:: Your objective ::
Transcribe the entries below exactly.

:: Stored data entries ::

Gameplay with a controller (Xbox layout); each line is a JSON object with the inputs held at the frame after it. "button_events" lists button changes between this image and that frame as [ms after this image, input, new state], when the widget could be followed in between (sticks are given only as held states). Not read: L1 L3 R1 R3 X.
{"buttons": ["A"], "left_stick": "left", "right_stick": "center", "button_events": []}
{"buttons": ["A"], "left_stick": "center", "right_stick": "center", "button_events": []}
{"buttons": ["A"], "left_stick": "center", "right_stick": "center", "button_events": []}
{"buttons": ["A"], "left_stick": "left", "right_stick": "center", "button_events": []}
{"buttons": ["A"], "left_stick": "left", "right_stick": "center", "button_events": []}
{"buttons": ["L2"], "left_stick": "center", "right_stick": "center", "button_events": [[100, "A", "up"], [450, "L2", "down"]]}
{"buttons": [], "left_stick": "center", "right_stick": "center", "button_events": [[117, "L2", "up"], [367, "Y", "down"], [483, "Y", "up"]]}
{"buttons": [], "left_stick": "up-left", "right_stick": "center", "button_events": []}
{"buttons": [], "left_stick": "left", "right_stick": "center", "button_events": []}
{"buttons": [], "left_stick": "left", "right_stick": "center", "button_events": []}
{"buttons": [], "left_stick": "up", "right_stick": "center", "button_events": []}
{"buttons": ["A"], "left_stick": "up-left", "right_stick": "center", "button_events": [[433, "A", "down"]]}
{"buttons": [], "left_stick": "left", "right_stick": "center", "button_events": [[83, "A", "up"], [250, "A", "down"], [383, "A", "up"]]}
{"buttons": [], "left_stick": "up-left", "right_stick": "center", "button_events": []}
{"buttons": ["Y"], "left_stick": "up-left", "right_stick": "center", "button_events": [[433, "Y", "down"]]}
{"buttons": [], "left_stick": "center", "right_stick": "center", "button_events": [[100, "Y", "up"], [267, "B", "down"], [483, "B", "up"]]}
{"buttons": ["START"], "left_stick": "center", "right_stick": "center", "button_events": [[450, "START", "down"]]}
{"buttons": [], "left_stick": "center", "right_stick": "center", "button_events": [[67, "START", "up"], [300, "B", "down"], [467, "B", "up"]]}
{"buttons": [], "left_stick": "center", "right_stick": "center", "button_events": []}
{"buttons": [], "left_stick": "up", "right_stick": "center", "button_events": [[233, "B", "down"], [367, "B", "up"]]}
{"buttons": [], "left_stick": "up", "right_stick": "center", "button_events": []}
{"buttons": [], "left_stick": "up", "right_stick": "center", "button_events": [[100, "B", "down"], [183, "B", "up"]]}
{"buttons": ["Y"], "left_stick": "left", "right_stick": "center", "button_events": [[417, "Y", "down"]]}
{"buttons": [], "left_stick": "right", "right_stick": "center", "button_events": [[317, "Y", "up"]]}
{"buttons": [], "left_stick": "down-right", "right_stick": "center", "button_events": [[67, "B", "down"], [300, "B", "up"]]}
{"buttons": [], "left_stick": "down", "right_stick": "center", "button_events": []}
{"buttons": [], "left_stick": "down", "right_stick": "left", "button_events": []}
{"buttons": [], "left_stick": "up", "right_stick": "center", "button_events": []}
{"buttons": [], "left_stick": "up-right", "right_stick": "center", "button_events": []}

:: Exercise result ::
Gameplay with a controller (Xbox layout); each line is a JSON object with the inputs held at the frame after it. "button_events" lists button changes between this image and that frame as [ms after this image, input, new state], when the widget could be followed in between (sticks are given only as held states). Not read: L1 L3 R1 R3 X.
{"buttons": ["A"], "left_stick": "left", "right_stick": "center", "button_events": []}
{"buttons": ["A"], "left_stick": "center", "right_stick": "center", "button_events": []}
{"buttons": ["A"], "left_stick": "center", "right_stick": "center", "button_events": []}
{"buttons": ["A"], "left_stick": "left", "right_stick": "center", "button_events": []}
{"buttons": ["A"], "left_stick": "left", "right_stick": "center", "button_events": []}
{"buttons": ["L2"], "left_stick": "center", "right_stick": "center", "button_events": [[100, "A", "up"], [450, "L2", "down"]]}
{"buttons": [], "left_stick": "center", "right_stick": "center", "button_events": [[117, "L2", "up"], [367, "Y", "down"], [483, "Y", "up"]]}
{"buttons": [], "left_stick": "up-left", "right_stick": "center", "button_events": []}
{"buttons": [], "left_stick": "left", "right_stick": "center", "button_events": []}
{"buttons": [], "left_stick": "left", "right_stick": "center", "button_events": []}
{"buttons": [], "left_stick": "up", "right_stick": "center", "button_events": []}
{"buttons": ["A"], "left_stick": "up-left", "right_stick": "center", "button_events": [[433, "A", "down"]]}
{"buttons": [], "left_stick": "left", "right_stick": "center", "button_events": [[83, "A", "up"], [250, "A", "down"], [383, "A", "up"]]}
{"buttons": [], "left_stick": "up-left", "right_stick": "center", "button_events": []}
{"buttons": ["Y"], "left_stick": "up-left", "right_stick": "center", "button_events": [[433, "Y", "down"]]}
{"buttons": [], "left_stick": "center", "right_stick": "center", "button_events": [[100, "Y", "up"], [267, "B", "down"], [483, "B", "up"]]}
{"buttons": ["START"], "left_stick": "center", "right_stick": "center", "button_events": [[450, "START", "down"]]}
{"buttons": [], "left_stick": "center", "right_stick": "center", "button_events": [[67, "START", "up"], [300, "B", "down"], [467, "B", "up"]]}
{"buttons": [], "left_stick": "center", "right_stick": "center", "button_events": []}
{"buttons": [], "left_stick": "up", "right_stick": "center", "button_events": [[233, "B", "down"], [367, "B", "up"]]}
{"buttons": [], "left_stick": "up", "right_stick": "center", "button_events": []}
{"buttons": [], "left_stick": "up", "right_stick": "center", "button_events": [[100, "B", "down"], [183, "B", "up"]]}
{"buttons": ["Y"], "left_stick": "left", "right_stick": "center", "button_events": [[417, "Y", "down"]]}
{"buttons": [], "left_stick": "right", "right_stick": "center", "button_events": [[317, "Y", "up"]]}
{"buttons": [], "left_stick": "down-right", "right_stick": "center", "button_events": [[67, "B", "down"], [300, "B", "up"]]}
{"buttons": [], "left_stick": "down", "right_stick": "center", "button_events": []}
{"buttons": [], "left_stick": "down", "right_stick": "left", "button_events": []}
{"buttons": [], "left_stick": "up", "right_stick": "center", "button_events": []}
{"buttons": [], "left_stick": "up-right", "right_stick": "center", "button_events": []}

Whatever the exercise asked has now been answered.